Certes la loi prévoit le droit au silence mais en pratique il s'agit d'un leurre. Malgré la réforme il semble que l'aveu soit toujours considéré par les services de police comme la reine des preuves.

L'autre problème de la réforme de la garde à vue réside dans son financement. A priori, il n'a pas été prévu de dispositions claires et précises en ce qui concerne la prise en charge des frais d'organisation de l'intervention des avocats en garde à vue.

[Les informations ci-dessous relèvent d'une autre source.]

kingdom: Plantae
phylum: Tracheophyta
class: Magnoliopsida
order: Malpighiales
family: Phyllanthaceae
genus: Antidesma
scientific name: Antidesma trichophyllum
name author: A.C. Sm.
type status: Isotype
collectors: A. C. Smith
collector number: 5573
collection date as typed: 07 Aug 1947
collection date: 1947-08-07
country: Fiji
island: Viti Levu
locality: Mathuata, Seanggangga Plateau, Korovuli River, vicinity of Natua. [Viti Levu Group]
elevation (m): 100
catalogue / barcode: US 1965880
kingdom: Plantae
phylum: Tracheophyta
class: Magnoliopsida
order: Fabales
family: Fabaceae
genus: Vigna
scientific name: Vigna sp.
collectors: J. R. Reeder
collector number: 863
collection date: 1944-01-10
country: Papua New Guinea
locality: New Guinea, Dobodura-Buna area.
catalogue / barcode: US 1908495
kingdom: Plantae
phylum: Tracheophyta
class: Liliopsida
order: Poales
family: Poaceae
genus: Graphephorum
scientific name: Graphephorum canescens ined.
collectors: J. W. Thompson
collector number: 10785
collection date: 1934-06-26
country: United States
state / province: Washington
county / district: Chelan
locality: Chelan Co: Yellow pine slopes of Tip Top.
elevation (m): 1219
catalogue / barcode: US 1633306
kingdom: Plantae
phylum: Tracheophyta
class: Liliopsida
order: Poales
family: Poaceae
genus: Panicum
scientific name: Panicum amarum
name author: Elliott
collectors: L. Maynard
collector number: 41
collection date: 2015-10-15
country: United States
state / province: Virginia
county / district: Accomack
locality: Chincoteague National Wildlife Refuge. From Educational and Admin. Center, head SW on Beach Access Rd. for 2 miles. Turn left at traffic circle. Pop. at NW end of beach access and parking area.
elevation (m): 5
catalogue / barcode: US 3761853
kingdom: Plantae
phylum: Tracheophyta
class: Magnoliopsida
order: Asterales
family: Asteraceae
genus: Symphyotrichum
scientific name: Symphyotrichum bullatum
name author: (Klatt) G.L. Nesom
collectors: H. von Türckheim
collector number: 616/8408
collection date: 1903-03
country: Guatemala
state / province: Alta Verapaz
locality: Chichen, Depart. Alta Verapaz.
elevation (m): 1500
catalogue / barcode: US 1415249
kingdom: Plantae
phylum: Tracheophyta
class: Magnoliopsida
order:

Par ailleurs, le forfait proposé de 300 euros HT pour les premières 24 heures ne tient pas compte de la réalité des temps d'astreinte imposés aux avocats, notamment entre les auditions et pour se rendre d'un lieu de garde à vue à un autre. De surcroît les sommes allouées ne sont pas à la disposition des Ordres à charge pour eux de les répartir. Nous risquons de nous trouver dans des situations complètement impossibles. L'intervention étant forfaitisée cela signifie que nos avocats devront considérer qu'ils commencent leur permanence dès qu'on leur a confié la défense d'un gardé à vue. Il est impossible de préétablir des heures de permanence. Comment répartir en effet les indemnités versées entre deux avocats qui dans une même période de 24 heures pour un même gardé à vue sont intervenus à ses cotés ?

Nous demeurons dans l'attente du décret sur le financement de la garde à vue.

Les Bâtonniers de la Conférence des Cents avaient, de leurs côtés, demandé à ce que le tarif horaire de 160 euros HT, soit l'équivalent de ce que la Chancellerie avait pris en considération lorsqu'elle avait discuté d'un barème pour les divorces par consentement mutuel. L'avocat de la garde à vue valait bien l'avocat du divorce !

L'idée d'un forfait de trois heures avait été envisagée à l'origine comme une base de réflexion permettant d'évaluer l'enveloppe globale nécessaire au financement de la réforme de la garde à vue. Or, retenir le système du forfait d'heure a eu pour effet d'annihiler complètement l'idée d'un tarif horaire, étant observé que la Profession, toujours raisonnable, avait pour la détermination de l'enveloppe budgétaire précitée proposé d'elle-même un tarif horaire consistant en la multiplication par deux des 61 euros versés depuis 1993 pour une demi heure d'intervention soit 122 euros HT, somme qui consacrait une absence de revalorisation depuis 1993. La Chancellerie n'a pas tenu compte des efforts de la Profession en proposant un tarif horaire de 100 euros et un forfait de trois heures.

Et c'est se moquer du monde encore une fois. Il n'est pas exclu que, à l'épreuve, la situation explose dans les barreaux. La Chancellerie n'ayant pas intégré, par exemple, la nécessité de travailler au regroupement des lieux de garde à vue ce qui pour certains de barreaux de province va rendre la situation totalement intenable.

Hier, dans mon barreau, pour répondre au 7 % des gardes à vue de France nous n'avions recours à l'intervention que de 5 avocats. Aujourd'hui, avec le nouveau système nous sommes appelés à solliciter 40 avocats par jour (20 de permanence ; 15 suppléants ; 5 pour les victimes).

Si nous n'y prenons garde et si nous ne nous appuyons que sur le volontariat, il y a un risque de voire naître une nouvelle catégorie d'avocat : l'avocat de garde à vue.